Becoming a Picture Book Scholar

   Ann Whitford Paul talks about the importance of picture book writers to
   become picture book scholars. She believes that a picture writer must read
   and study a lot of picture books before (s)he could write her own book. And
   this makes a lot of sense. Today, I want to reflect on the concept of becoming
   a picture book scholar.
   Picture book writers should spend an ample amount of time reading
   picture books. It would be especially helpful if you looked at most of the new
   picture books that come into your local library.  Just make it a habit to read
   ten or more picture books per week.  This will keep you seeped in the rhyme
   and structure of picture books.
   But when you set out to read a picture book, don’t simply read from cover
   to cover and put it away. You must study the picture book, especially ones
   that really appeal to you. Think about the book. Think about the story line.
   Does it appeal to you? Is it a topic that you would like to tackle?
   Take notes on the book. How many characters are in the book? What is the
   role of the main character? If you had to write a story on this topic, would
   your main character act in a similar way? Or would your main character act
   more passively or aggressively?
   Study what works for you in the story.  Write it down. Write down what
   doesn’t work or doesn’t appeal to you as well.  This is invaluable information
   when you write your own picture books.
   If an author really appeals to you, you may want to read several books by
   the same author. What topic does (s)he like to write about? Is (s)he better at
   writing on one topic rather than another? Which topic do you think (s)he is
   best able to write about?
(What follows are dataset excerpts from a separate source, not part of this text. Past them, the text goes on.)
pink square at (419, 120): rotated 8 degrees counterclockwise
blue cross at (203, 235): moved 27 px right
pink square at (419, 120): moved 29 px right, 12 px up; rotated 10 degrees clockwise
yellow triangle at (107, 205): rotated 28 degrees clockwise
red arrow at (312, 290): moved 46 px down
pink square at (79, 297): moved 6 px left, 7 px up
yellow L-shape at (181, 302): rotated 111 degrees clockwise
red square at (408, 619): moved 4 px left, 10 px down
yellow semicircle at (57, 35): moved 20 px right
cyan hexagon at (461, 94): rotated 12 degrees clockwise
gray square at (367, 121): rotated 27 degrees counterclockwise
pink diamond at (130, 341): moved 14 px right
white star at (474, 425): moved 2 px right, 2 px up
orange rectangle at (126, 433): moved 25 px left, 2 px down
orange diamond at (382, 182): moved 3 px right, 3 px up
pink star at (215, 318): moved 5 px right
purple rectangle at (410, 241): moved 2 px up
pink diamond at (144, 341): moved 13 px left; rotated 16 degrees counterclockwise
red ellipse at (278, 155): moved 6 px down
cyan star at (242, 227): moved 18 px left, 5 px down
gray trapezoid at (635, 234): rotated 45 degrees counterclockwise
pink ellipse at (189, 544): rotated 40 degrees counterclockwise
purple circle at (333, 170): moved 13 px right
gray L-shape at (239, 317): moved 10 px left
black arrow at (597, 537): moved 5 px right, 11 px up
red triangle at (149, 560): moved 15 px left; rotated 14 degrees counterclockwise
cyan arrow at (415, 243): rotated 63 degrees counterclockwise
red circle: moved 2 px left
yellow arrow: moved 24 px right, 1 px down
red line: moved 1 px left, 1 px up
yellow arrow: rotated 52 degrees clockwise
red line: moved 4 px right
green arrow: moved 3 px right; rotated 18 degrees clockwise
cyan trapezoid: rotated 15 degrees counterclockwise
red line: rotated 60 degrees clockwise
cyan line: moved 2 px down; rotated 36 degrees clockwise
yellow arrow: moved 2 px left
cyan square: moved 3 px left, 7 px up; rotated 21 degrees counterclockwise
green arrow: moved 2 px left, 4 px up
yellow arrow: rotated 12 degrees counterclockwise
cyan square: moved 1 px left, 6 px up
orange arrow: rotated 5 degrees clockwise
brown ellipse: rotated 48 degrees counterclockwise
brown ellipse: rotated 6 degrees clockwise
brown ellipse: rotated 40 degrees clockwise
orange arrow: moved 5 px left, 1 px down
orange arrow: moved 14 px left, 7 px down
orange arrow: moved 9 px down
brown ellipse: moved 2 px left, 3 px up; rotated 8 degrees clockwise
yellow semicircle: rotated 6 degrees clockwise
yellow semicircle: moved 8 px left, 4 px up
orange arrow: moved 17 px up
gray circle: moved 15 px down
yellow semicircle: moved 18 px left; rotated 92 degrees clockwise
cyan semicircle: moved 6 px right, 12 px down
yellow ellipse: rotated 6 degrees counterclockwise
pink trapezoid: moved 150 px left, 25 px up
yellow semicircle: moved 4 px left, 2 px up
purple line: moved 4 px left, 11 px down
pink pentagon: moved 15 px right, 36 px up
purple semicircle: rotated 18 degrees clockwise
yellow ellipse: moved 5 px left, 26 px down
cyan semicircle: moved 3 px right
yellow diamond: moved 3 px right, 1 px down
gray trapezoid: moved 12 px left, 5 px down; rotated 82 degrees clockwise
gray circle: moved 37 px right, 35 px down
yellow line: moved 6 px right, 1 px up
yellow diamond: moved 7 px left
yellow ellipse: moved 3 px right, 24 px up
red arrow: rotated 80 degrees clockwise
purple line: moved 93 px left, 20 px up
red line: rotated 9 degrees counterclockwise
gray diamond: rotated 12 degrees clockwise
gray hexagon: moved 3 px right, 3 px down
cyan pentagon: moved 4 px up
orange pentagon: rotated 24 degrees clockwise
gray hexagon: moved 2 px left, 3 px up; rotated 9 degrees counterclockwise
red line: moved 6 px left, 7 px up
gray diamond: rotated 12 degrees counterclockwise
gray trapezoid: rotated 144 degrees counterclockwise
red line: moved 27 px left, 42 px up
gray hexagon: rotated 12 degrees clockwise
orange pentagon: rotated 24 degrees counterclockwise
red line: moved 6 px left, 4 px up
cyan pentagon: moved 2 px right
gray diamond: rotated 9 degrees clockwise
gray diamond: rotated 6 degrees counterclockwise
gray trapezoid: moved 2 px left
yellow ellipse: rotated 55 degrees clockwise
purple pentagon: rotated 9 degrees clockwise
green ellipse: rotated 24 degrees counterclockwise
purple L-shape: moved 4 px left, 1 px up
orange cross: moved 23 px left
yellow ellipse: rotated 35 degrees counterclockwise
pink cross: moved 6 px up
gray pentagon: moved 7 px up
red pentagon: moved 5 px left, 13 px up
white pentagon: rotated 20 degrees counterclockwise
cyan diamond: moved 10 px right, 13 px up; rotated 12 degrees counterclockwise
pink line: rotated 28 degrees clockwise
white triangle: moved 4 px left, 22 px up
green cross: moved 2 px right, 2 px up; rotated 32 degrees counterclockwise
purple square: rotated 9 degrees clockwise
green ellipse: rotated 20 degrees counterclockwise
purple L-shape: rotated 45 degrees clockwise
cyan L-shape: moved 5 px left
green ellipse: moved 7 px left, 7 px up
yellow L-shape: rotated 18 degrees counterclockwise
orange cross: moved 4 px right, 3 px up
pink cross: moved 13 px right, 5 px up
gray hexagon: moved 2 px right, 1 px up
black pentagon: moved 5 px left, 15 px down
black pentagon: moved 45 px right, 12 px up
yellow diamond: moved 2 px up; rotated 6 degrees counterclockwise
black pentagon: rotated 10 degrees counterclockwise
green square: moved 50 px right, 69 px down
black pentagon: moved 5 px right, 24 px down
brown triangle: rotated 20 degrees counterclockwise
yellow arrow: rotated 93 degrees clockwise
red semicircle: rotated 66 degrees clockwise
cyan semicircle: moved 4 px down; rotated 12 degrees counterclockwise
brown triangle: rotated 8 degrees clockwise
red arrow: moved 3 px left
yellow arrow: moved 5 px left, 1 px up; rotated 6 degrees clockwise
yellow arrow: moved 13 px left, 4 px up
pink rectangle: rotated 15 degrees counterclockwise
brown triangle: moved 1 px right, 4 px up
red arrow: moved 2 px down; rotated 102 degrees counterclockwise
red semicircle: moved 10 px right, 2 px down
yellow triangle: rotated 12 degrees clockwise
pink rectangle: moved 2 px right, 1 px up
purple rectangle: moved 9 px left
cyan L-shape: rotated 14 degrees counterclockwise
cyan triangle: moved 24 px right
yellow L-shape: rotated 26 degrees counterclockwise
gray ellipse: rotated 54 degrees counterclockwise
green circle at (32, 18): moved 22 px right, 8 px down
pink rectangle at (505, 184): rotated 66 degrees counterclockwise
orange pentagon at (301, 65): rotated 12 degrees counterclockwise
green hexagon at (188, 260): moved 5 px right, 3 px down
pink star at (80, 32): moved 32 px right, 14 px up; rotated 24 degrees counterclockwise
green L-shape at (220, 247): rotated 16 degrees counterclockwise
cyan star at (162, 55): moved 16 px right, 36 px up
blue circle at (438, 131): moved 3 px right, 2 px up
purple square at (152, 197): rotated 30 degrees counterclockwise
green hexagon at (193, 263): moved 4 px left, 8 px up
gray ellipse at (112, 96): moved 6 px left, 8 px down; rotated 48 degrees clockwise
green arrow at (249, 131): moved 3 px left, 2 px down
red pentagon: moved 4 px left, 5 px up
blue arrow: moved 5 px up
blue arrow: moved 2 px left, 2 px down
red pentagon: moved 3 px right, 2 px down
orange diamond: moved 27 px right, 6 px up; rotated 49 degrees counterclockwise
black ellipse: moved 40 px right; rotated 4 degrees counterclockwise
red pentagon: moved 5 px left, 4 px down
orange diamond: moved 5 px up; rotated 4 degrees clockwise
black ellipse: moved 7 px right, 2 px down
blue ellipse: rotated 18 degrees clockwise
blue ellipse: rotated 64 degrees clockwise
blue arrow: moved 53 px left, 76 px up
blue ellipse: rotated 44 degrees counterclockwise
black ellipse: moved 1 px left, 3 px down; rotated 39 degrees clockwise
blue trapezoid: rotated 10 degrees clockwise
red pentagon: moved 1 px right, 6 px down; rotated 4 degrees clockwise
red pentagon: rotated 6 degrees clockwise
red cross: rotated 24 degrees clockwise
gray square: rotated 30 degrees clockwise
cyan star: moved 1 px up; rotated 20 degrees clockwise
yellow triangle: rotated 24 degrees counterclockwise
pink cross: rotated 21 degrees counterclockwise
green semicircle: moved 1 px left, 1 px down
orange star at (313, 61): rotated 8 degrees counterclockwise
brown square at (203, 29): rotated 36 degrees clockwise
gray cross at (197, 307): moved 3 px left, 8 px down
By answering these questions, you will be carving a
   niche for yourself in writing picture books.          
   ~ Happy Reading!
   ~ Irene


2 thoughts on “Becoming a Picture Book Scholar

  1. This is terrific advice for aspiring writers and absolutely supported by the information shared with me by authors who’ve contacted me in connection with my Picture Books blog. Since picture book format is so short, many writers have said that the challenge is not what to put into your book, but what to leave out. Also, if you’re not illustrating your own work, you need to think about how you writing will support the images, and vice versa. Again, great advice! And after reading hundreds of books, you should still look for your own special “slant” to make something that is original.

  2. Hi Keith,

    Writing picture books is really hard work! And knowing what to include and what to delete is very, very difficult and takes a lot of practice.

    Thanks so much for visiting and for sharing your expertise.